Rewrite the passage on Snap's filing, starting at "As you’d expect, the" and ending at "and $372.9m in 2015.", substituting "advertising sales" for "ad sales".

START EXTRACT

On the other hand, the filing also gives us the clearest picture yet of Snapchat’s user numbers. In Q4 2016, it averaged 158m daily, compared to 107m a year earlier. By comparison, Facebook attracted 1.23bn DAUs in December, as reported in its Q4 results earlier this week, and Instagram 400m. Twitter doesn’t break out DAUs, but its monthly average currently stands at 313m.
And that’s just the tip of the numerical iceberg.
As you’d expect, the filing also provides a look at the state of Snap’s finances, showing it pulled in revenues of $404.5m in 2016 – up hugely from the previous year, when it made $58.6m.
“Substantially all” of those figures comes from ad sales. Last year, 91 per cent of ads were sold by Snap directly rather than through partners, up from 87 per cent in 2015. That’s good news for the company, given direct sales aren’t subject to partner revenue shares – which, according to Re/code, saw it pay out $58m last year.
Like many young tech companies, Snap is failing to translate those revenue figures into profits. It made a net loss of $514.6m in 2016, and $372.9m in 2015.
So where is all that money going? Well, in part, acquisitions. In April 2015, Snap paid $79.4m for Looksery. Its acquisition of Bitstrips last March cost $64.2m. During 2016, it also acquired an unnamed ‘mobile search company’ for $114.5m, which lines up with reports of its acquisition of Vurb, and all outstanding shares of a ‘computer vision software company’, most likely Seene, for $47m.

END EXTRACT
START GIVEN ENTRIES

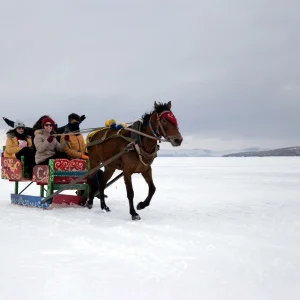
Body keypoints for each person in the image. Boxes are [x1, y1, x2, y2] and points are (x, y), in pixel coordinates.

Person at [2, 114, 86, 138]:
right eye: (46, 125)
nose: (48, 127)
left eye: (50, 125)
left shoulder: (55, 131)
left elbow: (68, 126)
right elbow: (22, 127)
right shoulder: (36, 132)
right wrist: (9, 122)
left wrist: (78, 122)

END GIVEN ENTRIES

## FINISHED TASK
As you’d expect, the filing also provides a look at the state of Snap’s finances, showing it pulled in revenues of $404.5m in 2016 – up hugely from the previous year, when it made $58.6m.
“Substantially all” of those figures comes from advertising sales. Last year, 91 per cent of ads were sold by Snap directly rather than through partners, up from 87 per cent in 2015. That’s good news for the company, given direct sales aren’t subject to partner revenue shares – which, according to Re/code, saw it pay out $58m last year.
Like many young tech companies, Snap is failing to translate those revenue figures into profits. It made a net loss of $514.6m in 2016, and $372.9m in 2015.